N-gram
An n-gram is a sequence of consecutive keystrokes in a particular order.
In other areas of computational linguistics and natural language processing, n-grams are more commonly defined as ordered sequences of words or characters. In the context of keyboard layout analysis, it is common to define n-grams over individual characters—or more precisely, graphemes.

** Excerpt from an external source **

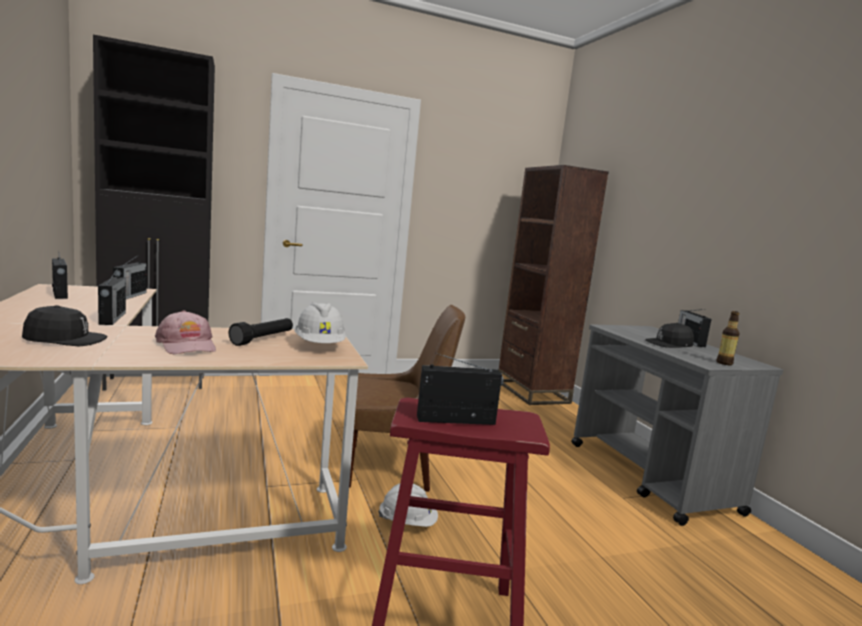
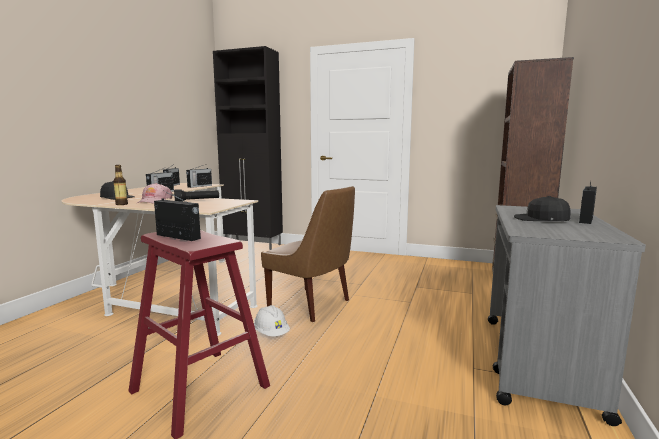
camera: 40 degrees right, 0 degrees up
(320, 346) = (216, 205): white hard hat -> none
(724, 363) = (557, 234): bottle -> bottle (121, 204)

Defining n-grams over characters or graphemes works well for common English keyboard layouts, but breaks down when analyzing magic keys. For example, on Magic Sturdy, pressing b
followed by the magic key next to it produces the characters “before”:
On layouts with a magic key, a single press of a magic key may produce more than one character (in this case, five: efore
). But when analyzing the motion of hands and fingers, there are only two distinct motions, corresponding to the two keystrokes, so we treat b★
as a bigram of two keystrokes rather than a five-gram of five characters. This allows us to calculate metrics such as same-finger bigrams using the same keystroke-based definition for both magic and non-magic layouts.
Orders
Section titled “Orders”Layouts Wiki uses the first three orders of n-grams with Latin prefixes:
n | Name | Also Known As | Examples |
---|---|---|---|
1 | Unigram | Monogram, Unigraph | e , t , a |
2 | Bigram | Digram, Digraph | th , he , in |
3 | Trigram | Trigraph | the , ing , and |
The alternate names unigraph, digraph, and trigraph are used in the documentation of some older layouts from the 2000s, and can ultimately be traced back to August Dvorak’s influential work, such as Typewriting Behavior (1936). Layouts Wiki uses unigram, bigram, and trigram because it is the standard terminology used in computational linguistics and natural language processing in the modern era, and because the “gram” terminology does not.
Skipgrams
Section titled “Skipgrams”A skipgram is sequence of two keystrokes in a particular order separated by one keystroke. For example, the word “mouse” contains the skipgrams m_u
, o_s
, and u_e
, with _
representing the (omitted) middle keystroke that separates the two defined keystrokes in the skipgram. In some earlier literature, it is called disjoint bigram, for example in the stat “disjoint same-finger bigram.”